## Dataset excerpts
+ + + + + + +
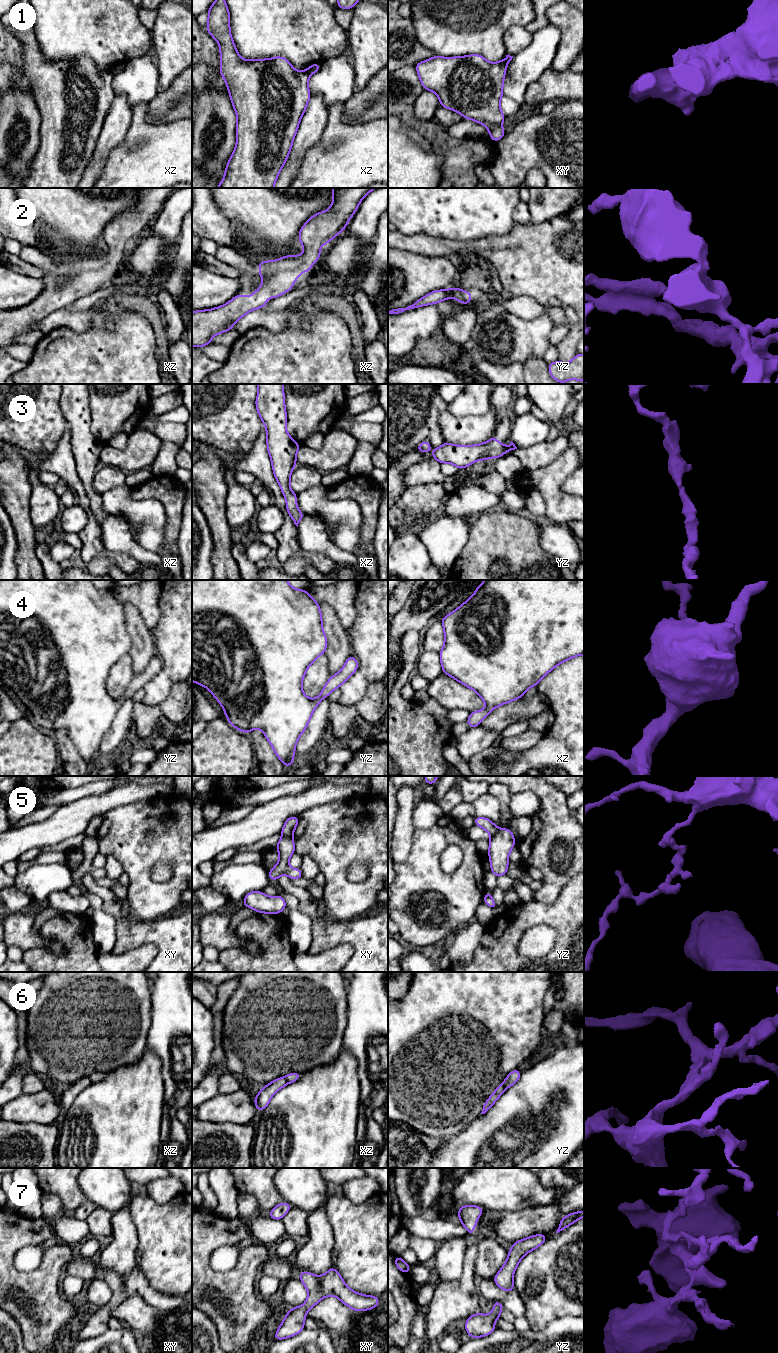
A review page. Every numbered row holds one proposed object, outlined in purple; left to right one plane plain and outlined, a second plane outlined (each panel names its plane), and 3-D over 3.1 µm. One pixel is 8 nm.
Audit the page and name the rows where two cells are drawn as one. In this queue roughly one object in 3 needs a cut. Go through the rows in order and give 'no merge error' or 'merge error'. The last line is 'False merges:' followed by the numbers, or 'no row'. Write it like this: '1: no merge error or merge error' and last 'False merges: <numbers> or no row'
1: merge error
2: no merge error
3: no merge error
4: no merge error
5: merge error
6: no merge error
7: no merge error
False merges: 1, 5

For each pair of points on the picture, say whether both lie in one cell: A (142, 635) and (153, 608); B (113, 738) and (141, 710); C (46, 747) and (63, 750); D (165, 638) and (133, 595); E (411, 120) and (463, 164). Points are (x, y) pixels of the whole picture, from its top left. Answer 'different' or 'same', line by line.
A: different
B: different
C: different
D: different
E: same

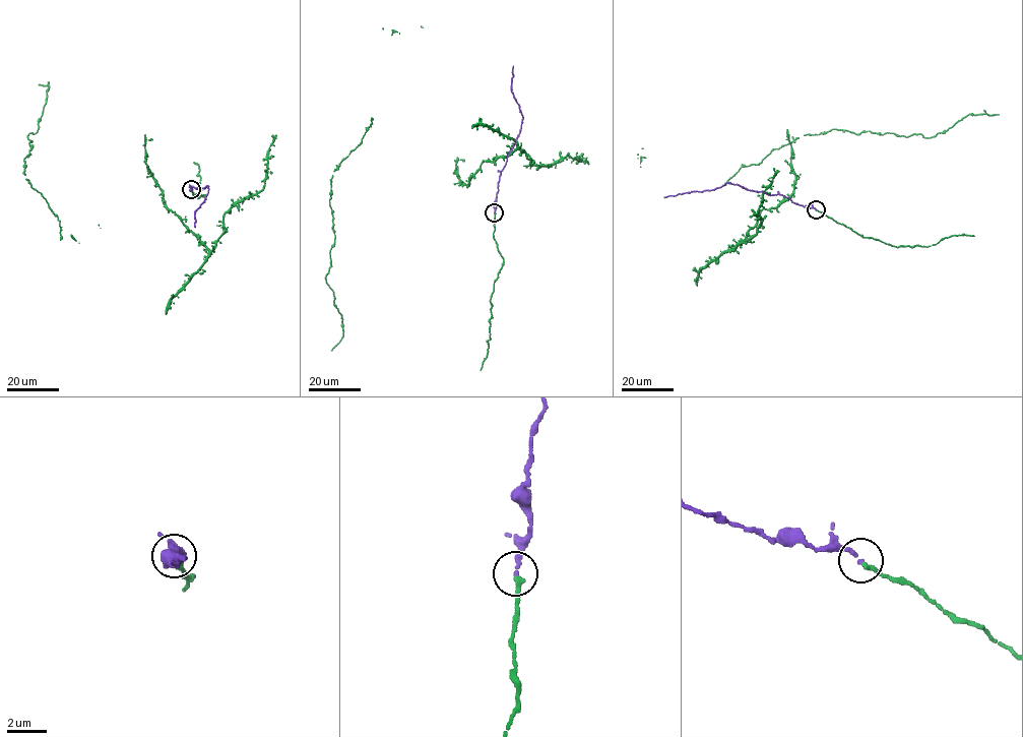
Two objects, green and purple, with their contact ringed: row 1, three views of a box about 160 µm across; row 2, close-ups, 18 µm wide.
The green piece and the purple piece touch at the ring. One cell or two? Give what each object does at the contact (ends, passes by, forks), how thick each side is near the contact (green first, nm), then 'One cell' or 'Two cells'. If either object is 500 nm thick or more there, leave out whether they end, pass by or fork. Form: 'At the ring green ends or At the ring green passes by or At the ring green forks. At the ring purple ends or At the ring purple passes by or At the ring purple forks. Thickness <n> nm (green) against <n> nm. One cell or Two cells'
At the ring green ends. At the ring purple ends. Thickness 280 nm (green) against 240 nm. One cell

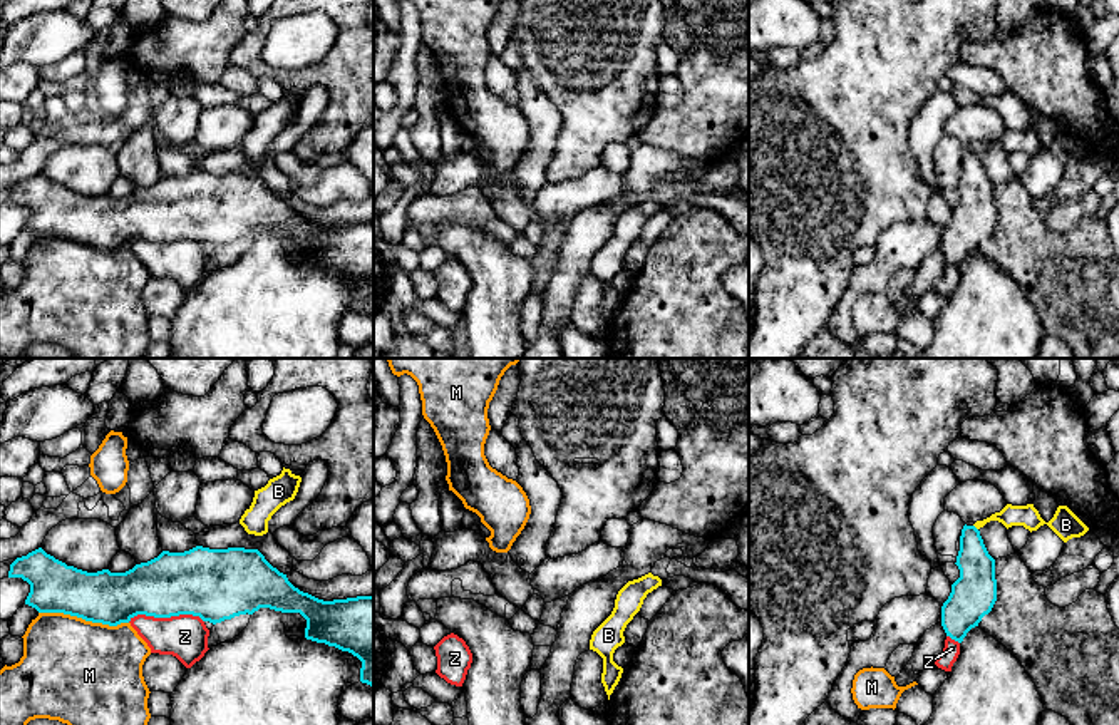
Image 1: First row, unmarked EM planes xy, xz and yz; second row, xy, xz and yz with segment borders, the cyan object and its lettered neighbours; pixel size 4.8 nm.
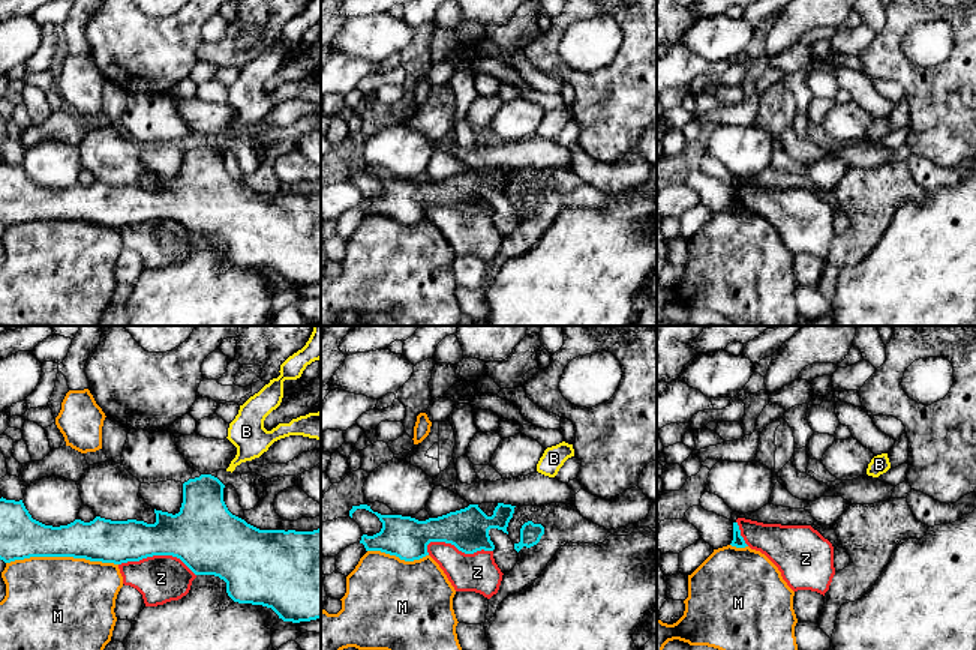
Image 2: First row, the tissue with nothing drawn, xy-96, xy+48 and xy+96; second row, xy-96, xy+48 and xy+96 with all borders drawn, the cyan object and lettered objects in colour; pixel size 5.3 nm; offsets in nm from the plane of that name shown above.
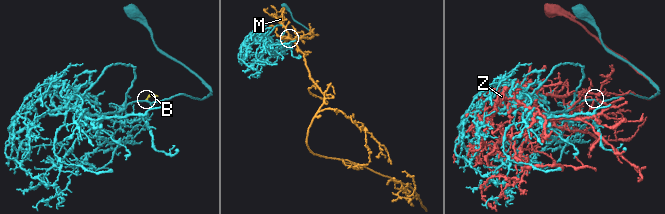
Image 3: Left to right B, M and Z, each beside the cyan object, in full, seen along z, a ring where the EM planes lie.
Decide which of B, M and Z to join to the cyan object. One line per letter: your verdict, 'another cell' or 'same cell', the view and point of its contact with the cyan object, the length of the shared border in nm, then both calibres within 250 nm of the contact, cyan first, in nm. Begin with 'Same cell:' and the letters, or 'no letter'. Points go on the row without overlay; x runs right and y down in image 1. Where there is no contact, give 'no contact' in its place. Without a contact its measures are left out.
Same cell: B
B: same cell; meets cyan in yz at (975, 153); contact 40 nm long; 180 nm thick on the cyan side, 100 nm on the other
M: another cell; meets cyan in xy at (84, 243); contact 440 nm long; 260 nm thick on the cyan side, 480 nm on the other
Z: another cell; meets cyan in xy at (166, 241); contact 360 nm long; 320 nm thick on the cyan side, 220 nm on the other

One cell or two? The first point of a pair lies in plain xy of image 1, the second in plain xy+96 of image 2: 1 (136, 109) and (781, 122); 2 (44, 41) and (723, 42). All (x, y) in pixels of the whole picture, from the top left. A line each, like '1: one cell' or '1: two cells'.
+ + + + + + +
## WORK ITEM
The records above should be returned word for word, with every picture left out.

## REPLY
A review page. Every numbered row holds one proposed object, outlined in purple; left to right one plane plain and outlined, a second plane outlined (each panel names its plane), and 3-D over 3.1 µm. One pixel is 8 nm.
Audit the page and name the rows where two cells are drawn as one. In this queue roughly one object in 3 needs a cut. Go through the rows in order and give 'no merge error' or 'merge error'. The last line is 'False merges:' followed by the numbers, or 'no row'. Write it like this: '1: no merge error or merge error' and last 'False merges: <numbers> or no row'
1: merge error
2: no merge error
3: no merge error
4: no merge error
5: merge error
6: no merge error
7: no merge error
False merges: 1, 5

For each pair of points on the picture, say whether both lie in one cell: A (142, 635) and (153, 608); B (113, 738) and (141, 710); C (46, 747) and (63, 750); D (165, 638) and (133, 595); E (411, 120) and (463, 164). Points are (x, y) pixels of the whole picture, from its top left. Answer 'different' or 'same', line by line.
A: different
B: different
C: different
D: different
E: same

Two objects, green and purple, with their contact ringed: row 1, three views of a box about 160 µm across; row 2, close-ups, 18 µm wide.
The green piece and the purple piece touch at the ring. One cell or two? Give what each object does at the contact (ends, passes by, forks), how thick each side is near the contact (green first, nm), then 'One cell' or 'Two cells'. If either object is 500 nm thick or more there, leave out whether they end, pass by or fork. Form: 'At the ring green ends or At the ring green passes by or At the ring green forks. At the ring purple ends or At the ring purple passes by or At the ring purple forks. Thickness <n> nm (green) against <n> nm. One cell or Two cells'
At the ring green ends. At the ring purple ends. Thickness 280 nm (green) against 240 nm. One cell

Image 1: First row, unmarked EM planes xy, xz and yz; second row, xy, xz and yz with segment borders, the cyan object and its lettered neighbours; pixel size 4.8 nm.
Image 2: First row, the tissue with nothing drawn, xy-96, xy+48 and xy+96; second row, xy-96, xy+48 and xy+96 with all borders drawn, the cyan object and lettered objects in colour; pixel size 5.3 nm; offsets in nm from the plane of that name shown above.
Image 3: Left to right B, M and Z, each beside the cyan object, in full, seen along z, a ring where the EM planes lie.
Decide which of B, M and Z to join to the cyan object. One line per letter: your verdict, 'another cell' or 'same cell', the view and point of its contact with the cyan object, the length of the shared border in nm, then both calibres within 250 nm of the contact, cyan first, in nm. Begin with 'Same cell:' and the letters, or 'no letter'. Points go on the row without overlay; x runs right and y down in image 1. Where there is no contact, give 'no contact' in its place. Without a contact its measures are left out.
Same cell: B
B: same cell; meets cyan in yz at (975, 153); contact 40 nm long; 180 nm thick on the cyan side, 100 nm on the other
M: another cell; meets cyan in xy at (84, 243); contact 440 nm long; 260 nm thick on the cyan side, 480 nm on the other
Z: another cell; meets cyan in xy at (166, 241); contact 360 nm long; 320 nm thick on the cyan side, 220 nm on the other

One cell or two? The first point of a pair lies in plain xy of image 1, the second in plain xy+96 of image 2: 1 (136, 109) and (781, 122); 2 (44, 41) and (723, 42). All (x, y) in pixels of the whole picture, from the top left. A line each, like '1: one cell' or '1: two cells'.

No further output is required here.